ROSE STYRON, Author: I'm going to read something that's a little lighter and a little more personal that Wei has written to his siblings. "Dear Ling-Ling, Ta-Ta, and Chan-Chan, Hello. I received your letter, as well as the books and tape recorder. I'm very happy. But in my excessive happiness, I regret only that you didn't also mail along a few cassettes so that I could enjoy some music.

There is no radio or television here, and it's been a long time since I've heard any music. Aside from the cry of the wind and the cooing of the rabbits when they're in heat, there aren't any other sounds to enjoy. If you send an English tape, definitely include the study material to go with it. I've never studied English before, and I don't have any textbooks or dictionaries handy, so I'll have to wait for you to send me everything I need. Send the plug and a microphone for this tape recorder along, as well, and another adapter. I'll be able to listen to music, as well as study English, and it will be a lot cheaper than using batteries. But don't send along any serious political music.

I'd prefer some relaxing classical favorites like Schubert, Mozart, or Strauss. I don't know why but I like western classic music, all kinds of modern styles, and even folk songs and opera from all over. But I can't take that self-proclaimed serious stuff."

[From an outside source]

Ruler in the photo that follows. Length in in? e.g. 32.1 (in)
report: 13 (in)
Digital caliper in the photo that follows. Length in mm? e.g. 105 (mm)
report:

GEORGE BLACK. Lawyers Comm. For Human Rights: I'm going to read a very short extract from a letter, one of the many that Wei Jingsheng has addressed over the years to Deng Xiaoping. He seemed to be caught in a kind of mutual antagonism. I think it was mutual. I think both men were equally obsessed with each other. This is a letter talking about his own family and talking about Deng's family and then talking about the metaphorical family of China as Deng's larger family. "Dear Deng Xiaoping," "I've written to you so many times that I'm totally beginning to get on your nerves, and you're wondering why can't this guy just sit in prison quietly? This appears to be a real problem, but it's not entirely my fault. I'm very capable of staying quiet, but if people don't allow me to be, then I can also be very unquiet.

This makes me quite different from most people in our country. When we are living in times of relative peace and tranquility, we are the quietest people on earth. But if we are oppressed beyond reason, then, as the history books show, we can be the most unquiet and the most imbued with revolutionary zeal of all peoples. My endless letters and my constant badgering are in the tradition of when officials oppress, the people rebel. It's time to make a fresh start. Your family's internal and external affairs are facing all kinds of problems. And they're all due to your old style patriarchal manner. You ask of others things that you refuse to do yourself. You prohibit others from interfering in your internal affairs, but you persist in having the absolute authority to interfere in the affairs of the ordinary people.

In other words, you meddle in their human rights. I don't think for a moment contemporary society will accept such behavior quietly. Furthermore, when people censor, denounce, or advise you, or even curtail their relations with you, they are doing so out of concern for your family. They've yet to resort to legal or more forceful means to do so. What personal internal affairs of yours are they actually interfering in? I wish you good health. I hope that you will go on living so that one day we can finally meet.

Up until now I haven't had the chance to greet my dear old friend and have a heart-to-heart chat with him. Please don't disappoint me. An old person like yourself should really take an early retirement and let the younger generation look after things. Look after yourself. Wei Jingsheng."